In August 2002, in Lagiewniki, Poland, where St. Faustina lived and died, he entrusted the entire world "to Divine Mercy, to the unlimited trust in God the Merciful."
The Decree of his Beatification notes, "Since the beginning of his pontificate, in 1978, John Paul II often spoke in his homilies of the mercy of God. This became the theme of his second encyclical, Dives in Misericordia, in 1980. He was aware that modern culture and its language do not have a place for mercy, treating it as something strange; they try to inscribe everything in the categories of justice and law. But this does not suffice, for it is not what the reality of God is about."
'What the World Needs'
On Vatican Television on Friday, Jesuit Father Federico Lombardi, director of the Vatican press office, reflected on John Paul's life and 26-year pontificate, "characterized by the passion to make known to the world in which he lived — the world of our tragic history in the course of two millennia — the consoling and enthusiastic greatness of God's mercy.
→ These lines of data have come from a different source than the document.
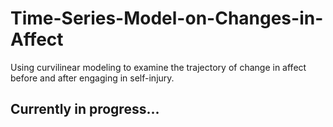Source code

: # Time-Series-Model-on-Changes-in-Affect
Using curvilinear modeling to examine the trajectory of change in affect before and after engaging in self-injury.

## Currently in progress...
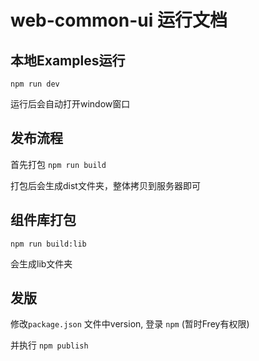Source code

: # web-common-ui 运行文档

## 本地Examples运行

`npm run dev`

运行后会自动打开window窗口

## 发布流程

首先打包 `npm run build`

打包后会生成dist文件夹，整体拷贝到服务器即可


## 组件库打包

`npm run build:lib`

会生成lib文件夹

## 发版

修改`package.json` 文件中version, 登录 `npm` (暂时Frey有权限)

并执行 `npm publish`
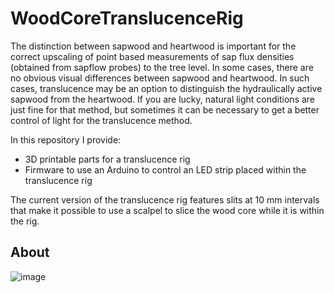 WoodCoreTranslucenceRig
===========

The distinction between sapwood and heartwood is important for the correct upscaling of point based measurements of sap flux densities (obtained from sapflow probes) to the tree level. In some cases, there are no obvious visual differences between sapwood and heartwood. In such cases, translucence may be an option to distinguish the hydraulically active sapwood from the heartwood. If you are lucky, natural light conditions are just fine for that method, but sometimes it can be necessary to get a better control of light for the translucence method.

In this repository I provide:
* 3D printable parts for a translucence rig
* Firmware to use an Arduino to control an LED strip placed within the translucence rig
 
The current version of the translucence rig features slits at 10 mm intervals that make it possible to use a scalpel to slice the wood core while it is within the rig.

## About

![image](https://github.com/stseeger/WoodCoreTranslucenceRig/doc/rigParts)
"This is what the world needs," Father Lombardi said. "That is why we will have the joy of celebrating the solemn beatification on the day in which he himself wanted the whole Church to fix her gaze and prayer on this Divine Mercy."
Preparations are under way to move the mortal remains of John Paul to the main level of St. Peter's Basilica from its present site below the basilica, a mausoleum that houses tombs from the first centuries of the Church.
"It is still impressive to see the number of pilgrims who make a special trip down to the crypt to pray at the tomb of John Paul II," said Fr. Joe. "Many who stop to pray there then get up to leave and walk right past the site of the resting place of the mortal remains of St. Peter under the main altar.
"I often think that St. Peter and Pope John Paul II are sharing a laugh in heaven over this imbalance in interest and devotion! The new resting place for Pope John Paul II will be between the statue of the Pieta by Michelangelo and the Chapel of the Blessed Sacrament. This is very appropriate because of Pope John Paul II's love of the Eucharist and of Mary."